• _WORK INSTRUCTION A_
Pull out every line in the records below that contains the string "pose", and copy each of those lines in full.

● ● ● ●

You will remember that in the House, all of the Aboriginal witnesses were unanimous in their opposition to Bill C-3 as it was written - yes, including CAP. The Liberals, NDP and Bloc all agreed that the Bill did NOT fully address either the gender discrimination found in McIvor or the larger gender discrimination issues. They all supported the amendment of this Bill to finally address gender discrimination once and for all. However, since Parliament recessed for the summer, CAP, NWAC, Native Women of Quebec and others all flip-flopped on their original positions and decided that "something was better than nothing" and supported the bill.

When we all got back to business in the fall, the Liberals, Bloc and NDP all flip-flopped and said they would now support the bill out of concern for those who wanted to be registered as soon as possible. Keep in mind also that INAC has been saying all along that the NAO's would ONLY receive funding for the joint process to discuss the other registration and band membership issues IF Bill C-3 passed. This means no money if the NAO's did not play ball.

The NAO's are not what they used to be - although they were all born out of the Indian political struggles of the early 1900's which culminated in the 1970's in response to the White Paper, their leadership of late has been described as "co-opted". Back then, the NAO's stood for what was just and not what was "just" in the best interests of the organizations they headed. Now, their concerns over funding to staff their organizations far outweighs any remaining concerns for what is best for our people.

It should be no surprise then that on Monday, Dec.6, 2010:

(1) the CAP did not even appear as a witness on Bill C-3 in Senate;

(2) the AFN testified that "the bill, with or without amendments must proceed";

(3) the NAFC's main concern was to ask for money to train their staff and to be compensated for answering questions to their clients;

(4) the NWAC said registering those under Bill C-3 would be acceptable to "our chiefs, our communities and our families";

Despite vigorous questioning from Senator Sandra Lovelace (the woman who took Canada to the UN on this issue and won) about the real issues at stake for Aboriginal peoples: full gender equality, the right to decide who we are, and compensation for discrimination, NONE of the NAO's would back down from their support of the bill. This made Senator Patrick Brazeau's job much easier.

INAC Minister John Duncan's testimony on Nov.29, 2010 seems confirm what is happening here:

"the department has invited and received proposals from national Aboriginal organizations in preparation for the possible launch of a separate exploratory process on these broader issues. This will move forward if Bill C-3 is passed."

"With five different national Aboriginal organizations ... the department will provide the appropriate funding for the process."

"the national Aboriginal organizations will be running the process."

● ● ● ●

• _WORK INSTRUCTION B_
In the Bill C-3 passage above, on what date did INAC Minister John Duncan give his testimony?

• _DATA SEGMENT_
● ● ● ●

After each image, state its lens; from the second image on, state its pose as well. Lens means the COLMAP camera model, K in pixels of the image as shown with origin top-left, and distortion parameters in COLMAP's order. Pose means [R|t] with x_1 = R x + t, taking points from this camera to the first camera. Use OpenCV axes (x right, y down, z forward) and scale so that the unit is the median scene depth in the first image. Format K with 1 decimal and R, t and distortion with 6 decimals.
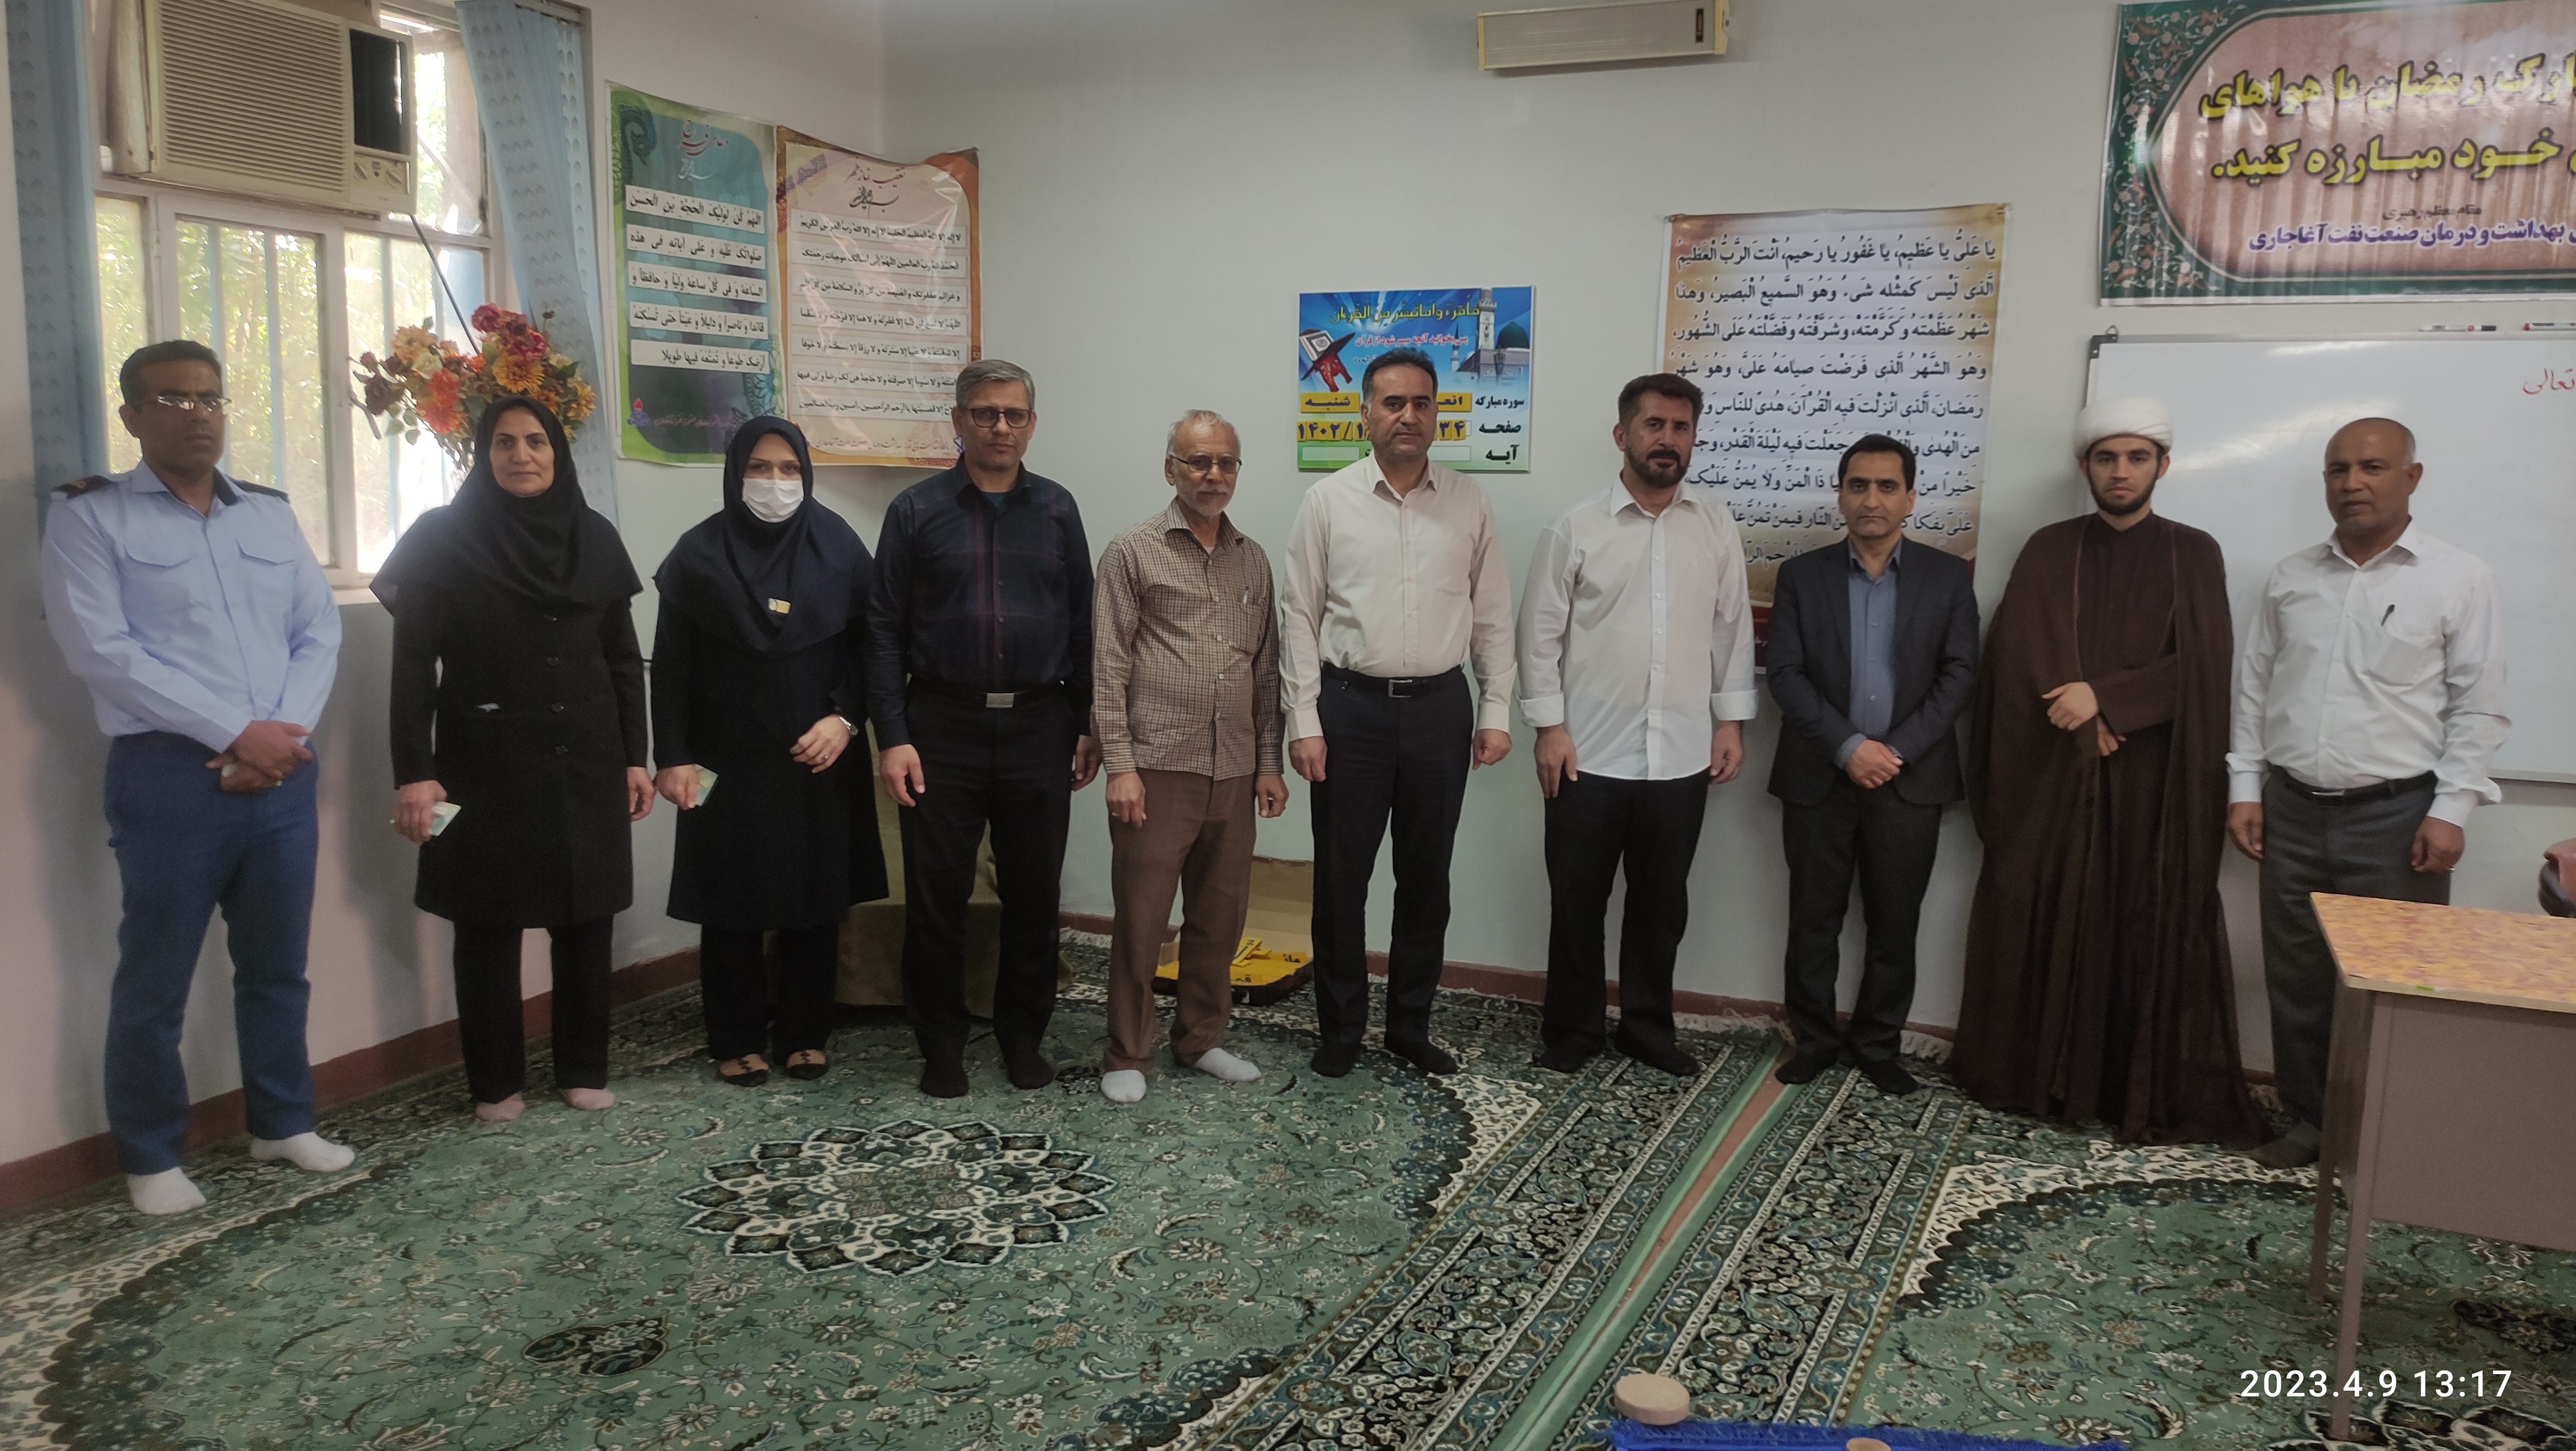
lens RADIAL K [[1827.9, 0, 1288.0], [0, 1827.9, 725.5], [0, 0, 1]] dist [0.052547, -0.044080]
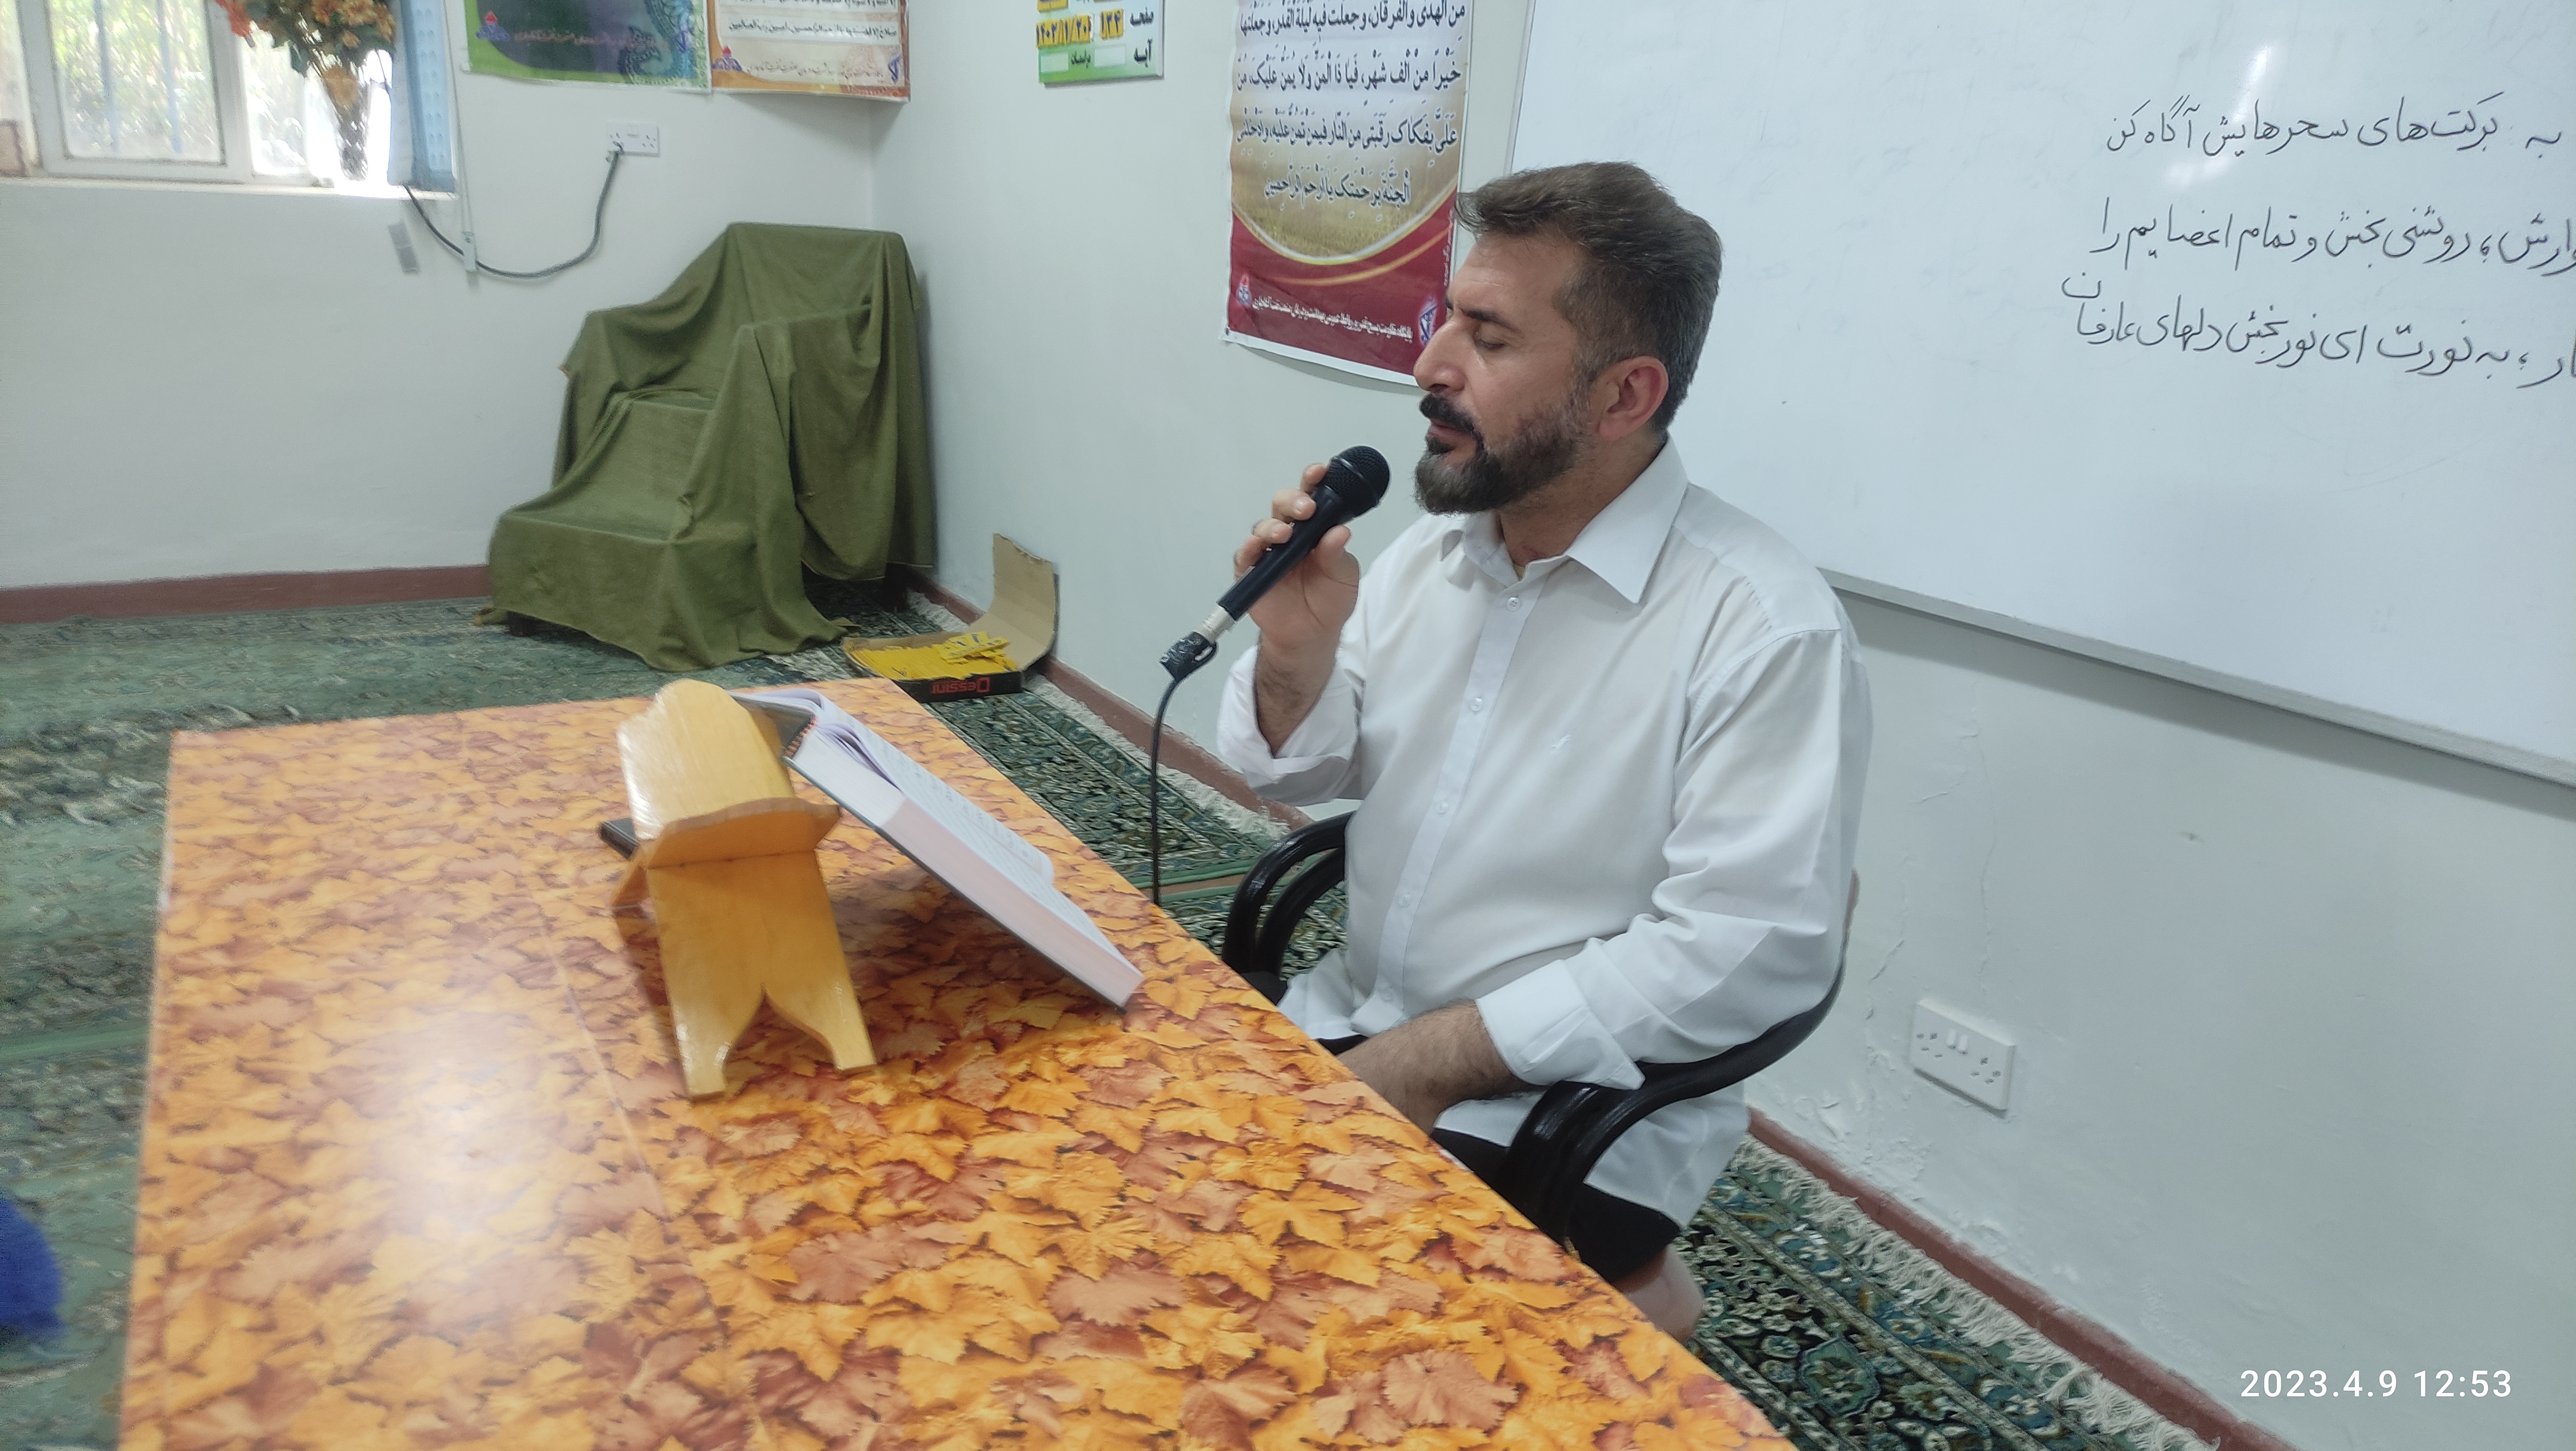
lens RADIAL K [[1827.9, 0, 1288.0], [0, 1827.9, 725.5], [0, 0, 1]] dist [0.052547, -0.044080]
pose [[0.805992, 0.183453, -0.562780, 0.656339], [-0.105661, 0.980081, 0.168160, -0.006819], [0.582419, -0.076072, 0.809321, 0.383399]]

● ● ● ●

• _RESPONSE BOX A_
After each image, state its lens; from the second image on, state its pose as well. Lens means the COLMAP camera model, K in pixels of the image as shown with origin top-left, and distortion parameters in COLMAP's order. Pose means [R|t] with x_1 = R x + t, taking points from this camera to the first camera. Use OpenCV axes (x right, y down, z forward) and scale so that the unit is the median scene depth in the first image. Format K with 1 decimal and R, t and distortion with 6 decimals.
pose [[0.805992, 0.183453, -0.562780, 0.656339], [-0.105661, 0.980081, 0.168160, -0.006819], [0.582419, -0.076072, 0.809321, 0.383399]]

• _RESPONSE BOX B_
Nov. 29, 2010.